WHAT YOU SHOULD DO: From the entries below, say how many lines carry the word "Leading", and give nothing but the number.

MATERIAL FOR THIS EXERCISE:
....
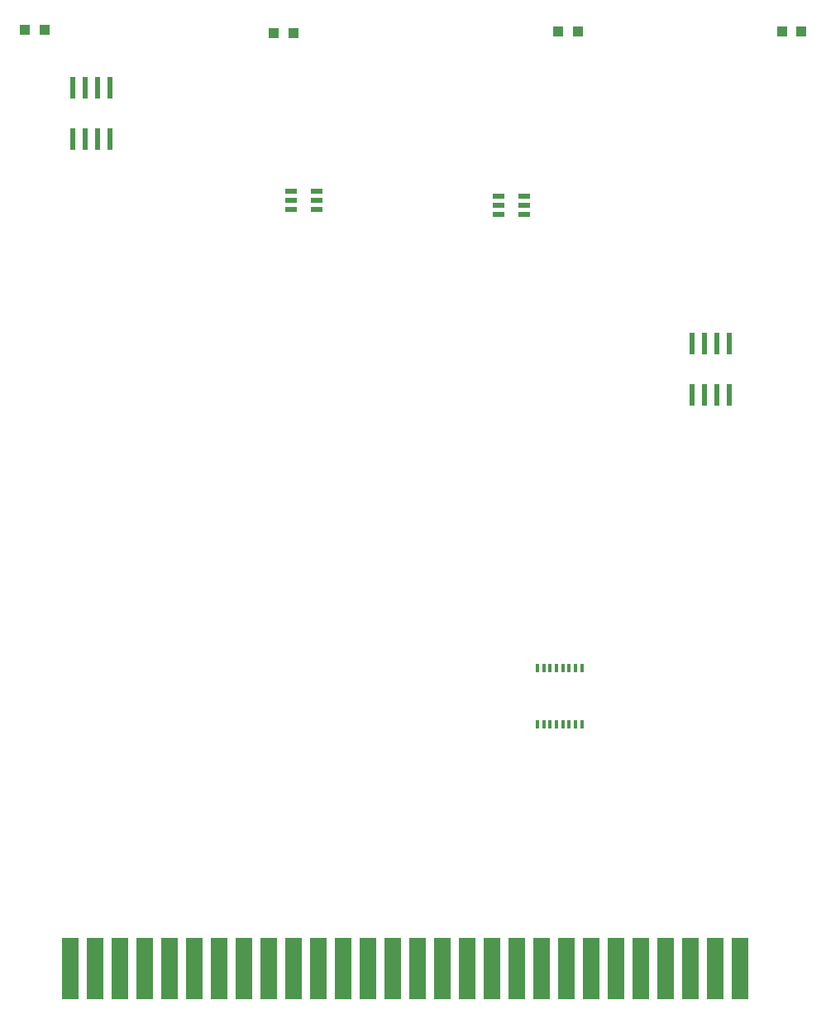
<source format=gtp>
G75*
%MOIN*%
%OFA0B0*%
%FSLAX25Y25*%
%IPPOS*%
%LPD*%
%AMOC8*
5,1,8,0,0,1.08239X$1,22.5*
%
%ADD10R,0.04724X0.02165*%
%ADD11R,0.01378X0.03543*%
%ADD12R,0.02400X0.08700*%
%ADD13R,0.04331X0.04331*%
%ADD14R,0.06500X0.25000*%
D10*
X0155483Y0323110D03*
X0155483Y0326850D03*
X0155483Y0330591D03*
X0165720Y0330591D03*
X0165720Y0326850D03*
X0165720Y0323110D03*
X0239145Y0324931D03*
X0239145Y0321191D03*
X0239145Y0328671D03*
X0249382Y0328671D03*
X0249382Y0324931D03*
X0249382Y0321191D03*
D11*
X0254647Y0138514D03*
X0257206Y0138514D03*
X0259765Y0138514D03*
X0262324Y0138514D03*
X0264883Y0138514D03*
X0267443Y0138514D03*
X0270002Y0138514D03*
X0272561Y0138514D03*
X0272561Y0115876D03*
X0270002Y0115876D03*
X0267443Y0115876D03*
X0264883Y0115876D03*
X0262324Y0115876D03*
X0259765Y0115876D03*
X0257206Y0115876D03*
X0254647Y0115876D03*
D12*
X0317128Y0248539D03*
X0322128Y0248539D03*
X0327128Y0248539D03*
X0332128Y0248539D03*
X0332128Y0269139D03*
X0327128Y0269139D03*
X0322128Y0269139D03*
X0317128Y0269139D03*
X0082374Y0351442D03*
X0077374Y0351442D03*
X0072374Y0351442D03*
X0067374Y0351442D03*
X0067374Y0372042D03*
X0072374Y0372042D03*
X0077374Y0372042D03*
X0082374Y0372042D03*
D13*
X0055976Y0395600D03*
X0048102Y0395600D03*
X0148496Y0394222D03*
X0156370Y0394222D03*
X0263161Y0394764D03*
X0271035Y0394764D03*
X0353220Y0395010D03*
X0361094Y0395010D03*
D14*
X0066411Y0017500D03*
X0076411Y0017500D03*
X0086411Y0017500D03*
X0096411Y0017500D03*
X0106411Y0017500D03*
X0116411Y0017500D03*
X0126411Y0017500D03*
X0136411Y0017500D03*
X0146411Y0017500D03*
X0156411Y0017500D03*
X0166411Y0017500D03*
X0176411Y0017500D03*
X0186411Y0017500D03*
X0196411Y0017500D03*
X0206411Y0017500D03*
X0216411Y0017500D03*
X0226411Y0017500D03*
X0236411Y0017500D03*
X0246411Y0017500D03*
X0256411Y0017500D03*
X0266411Y0017500D03*
X0276411Y0017500D03*
X0286411Y0017500D03*
X0296411Y0017500D03*
X0306411Y0017500D03*
X0316411Y0017500D03*
X0326411Y0017500D03*
X0336411Y0017500D03*
M02*

</source>
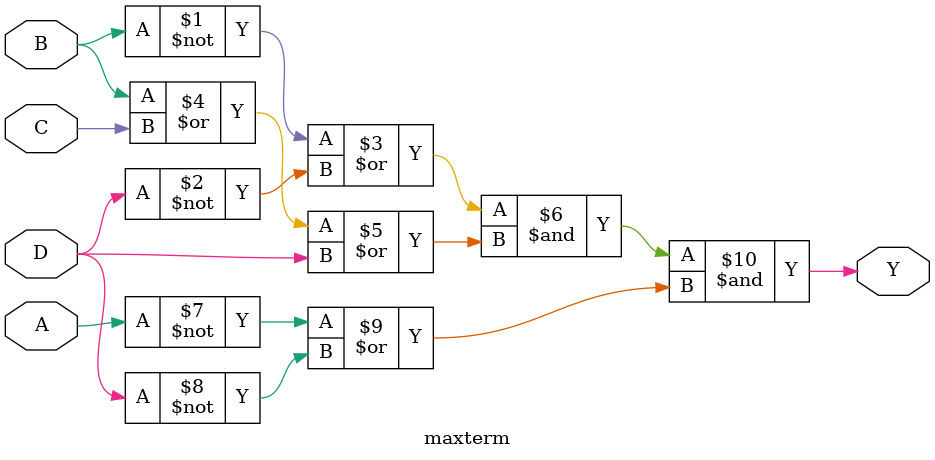
<source format=v>
module maxterm (
    input A, B, C, D,
    output Y
);

    assign Y = (~B | ~D) &
        (B | C | D) &
        (~A | ~D);// Enter your equation here

endmodule

</source>
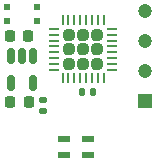
<source format=gbr>
%TF.GenerationSoftware,KiCad,Pcbnew,8.0.4*%
%TF.CreationDate,2024-07-28T22:04:51+02:00*%
%TF.ProjectId,miniCO2,6d696e69-434f-4322-9e6b-696361645f70,rev?*%
%TF.SameCoordinates,Original*%
%TF.FileFunction,Paste,Bot*%
%TF.FilePolarity,Positive*%
%FSLAX46Y46*%
G04 Gerber Fmt 4.6, Leading zero omitted, Abs format (unit mm)*
G04 Created by KiCad (PCBNEW 8.0.4) date 2024-07-28 22:04:51*
%MOMM*%
%LPD*%
G01*
G04 APERTURE LIST*
G04 Aperture macros list*
%AMRoundRect*
0 Rectangle with rounded corners*
0 $1 Rounding radius*
0 $2 $3 $4 $5 $6 $7 $8 $9 X,Y pos of 4 corners*
0 Add a 4 corners polygon primitive as box body*
4,1,4,$2,$3,$4,$5,$6,$7,$8,$9,$2,$3,0*
0 Add four circle primitives for the rounded corners*
1,1,$1+$1,$2,$3*
1,1,$1+$1,$4,$5*
1,1,$1+$1,$6,$7*
1,1,$1+$1,$8,$9*
0 Add four rect primitives between the rounded corners*
20,1,$1+$1,$2,$3,$4,$5,0*
20,1,$1+$1,$4,$5,$6,$7,0*
20,1,$1+$1,$6,$7,$8,$9,0*
20,1,$1+$1,$8,$9,$2,$3,0*%
G04 Aperture macros list end*
%ADD10R,1.200000X1.200000*%
%ADD11C,1.200000*%
%ADD12RoundRect,0.242500X-0.242500X-0.242500X0.242500X-0.242500X0.242500X0.242500X-0.242500X0.242500X0*%
%ADD13RoundRect,0.062500X-0.337500X-0.062500X0.337500X-0.062500X0.337500X0.062500X-0.337500X0.062500X0*%
%ADD14RoundRect,0.062500X-0.062500X-0.337500X0.062500X-0.337500X0.062500X0.337500X-0.062500X0.337500X0*%
%ADD15R,0.480000X0.570000*%
%ADD16R,1.000000X0.600000*%
%ADD17RoundRect,0.150000X-0.150000X0.512500X-0.150000X-0.512500X0.150000X-0.512500X0.150000X0.512500X0*%
%ADD18RoundRect,0.225000X0.225000X0.250000X-0.225000X0.250000X-0.225000X-0.250000X0.225000X-0.250000X0*%
%ADD19RoundRect,0.140000X-0.170000X0.140000X-0.170000X-0.140000X0.170000X-0.140000X0.170000X0.140000X0*%
%ADD20RoundRect,0.140000X0.140000X0.170000X-0.140000X0.170000X-0.140000X-0.170000X0.140000X-0.170000X0*%
G04 APERTURE END LIST*
D10*
%TO.C,J2*%
X147320000Y-92583000D03*
D11*
X147320000Y-90043000D03*
X147320000Y-87503000D03*
X147320000Y-84963000D03*
%TD*%
D12*
%TO.C,U1*%
X140887600Y-89439600D03*
X140887600Y-88239600D03*
X140887600Y-87039600D03*
X142087600Y-89439600D03*
X142087600Y-88239600D03*
X142087600Y-87039600D03*
X143287600Y-89439600D03*
X143287600Y-88239600D03*
X143287600Y-87039600D03*
D13*
X139637600Y-89989600D03*
X139637600Y-89489600D03*
X139637600Y-88989600D03*
X139637600Y-88489600D03*
X139637600Y-87989600D03*
X139637600Y-87489600D03*
X139637600Y-86989600D03*
X139637600Y-86489600D03*
D14*
X140337600Y-85789600D03*
X140837600Y-85789600D03*
X141337600Y-85789600D03*
X141837600Y-85789600D03*
X142337600Y-85789600D03*
X142837600Y-85789600D03*
X143337600Y-85789600D03*
X143837600Y-85789600D03*
D13*
X144537600Y-86489600D03*
X144537600Y-86989600D03*
X144537600Y-87489600D03*
X144537600Y-87989600D03*
X144537600Y-88489600D03*
X144537600Y-88989600D03*
X144537600Y-89489600D03*
X144537600Y-89989600D03*
D14*
X143837600Y-90689600D03*
X143337600Y-90689600D03*
X142837600Y-90689600D03*
X142337600Y-90689600D03*
X141837600Y-90689600D03*
X141337600Y-90689600D03*
X140837600Y-90689600D03*
X140337600Y-90689600D03*
%TD*%
D15*
%TO.C,SW1*%
X135596000Y-85797000D03*
X138216000Y-85797000D03*
X135596000Y-84637000D03*
X138216000Y-84637000D03*
%TD*%
D16*
%TO.C,D1*%
X142478000Y-95844600D03*
X142478000Y-97144600D03*
X140478000Y-97144600D03*
X140478000Y-95844600D03*
%TD*%
D17*
%TO.C,U2*%
X135940200Y-88778500D03*
X136890200Y-88778500D03*
X137840200Y-88778500D03*
X137840200Y-91053500D03*
X135940200Y-91053500D03*
%TD*%
D18*
%TO.C,C2*%
X137462000Y-92710000D03*
X135912000Y-92710000D03*
%TD*%
D19*
%TO.C,C3*%
X138684000Y-93444000D03*
X138684000Y-92484000D03*
%TD*%
D18*
%TO.C,C1*%
X137427000Y-87122000D03*
X135877000Y-87122000D03*
%TD*%
D20*
%TO.C,C4*%
X142923200Y-91846400D03*
X141963200Y-91846400D03*
%TD*%
M02*

</source>
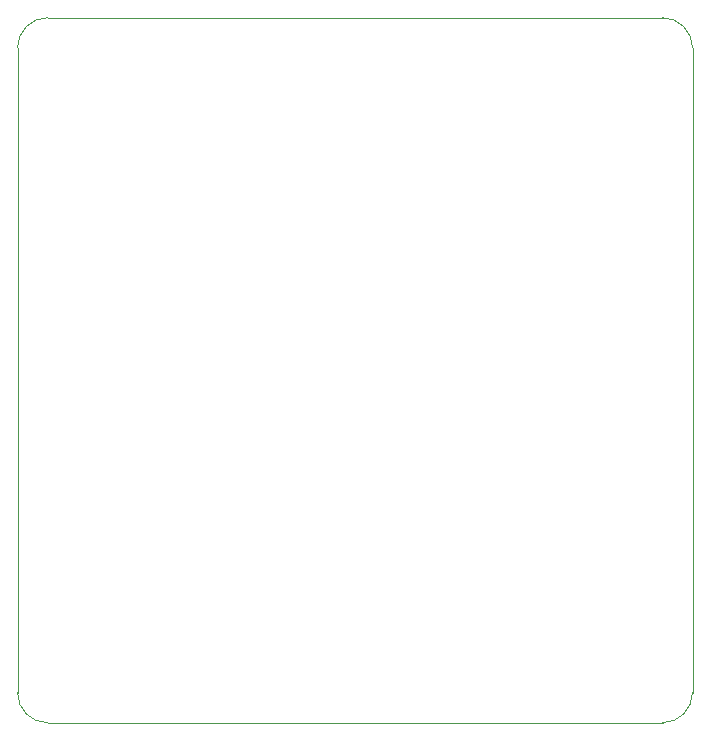
<source format=gbr>
%TF.GenerationSoftware,KiCad,Pcbnew,(7.0.0)*%
%TF.CreationDate,2023-07-11T13:45:39+03:00*%
%TF.ProjectId,Pico_Baseboard,5069636f-5f42-4617-9365-626f6172642e,rev?*%
%TF.SameCoordinates,Original*%
%TF.FileFunction,Profile,NP*%
%FSLAX46Y46*%
G04 Gerber Fmt 4.6, Leading zero omitted, Abs format (unit mm)*
G04 Created by KiCad (PCBNEW (7.0.0)) date 2023-07-11 13:45:39*
%MOMM*%
%LPD*%
G01*
G04 APERTURE LIST*
%TA.AperFunction,Profile*%
%ADD10C,0.100000*%
%TD*%
G04 APERTURE END LIST*
D10*
X173990000Y-54610000D02*
G75*
G03*
X171450000Y-52070000I-2540000J0D01*
G01*
X171450000Y-111760000D02*
X119380000Y-111760000D01*
X116840000Y-109220000D02*
X116840000Y-54610000D01*
X119380000Y-52070000D02*
G75*
G03*
X116840000Y-54610000I0J-2540000D01*
G01*
X173990000Y-54610000D02*
X173990000Y-109220000D01*
X119380000Y-52070000D02*
X171450000Y-52070000D01*
X116840000Y-109220000D02*
G75*
G03*
X119380000Y-111760000I2540000J0D01*
G01*
X171450000Y-111760000D02*
G75*
G03*
X173990000Y-109220000I0J2540000D01*
G01*
M02*

</source>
....
SOLUTION FOR THIS TASK: 2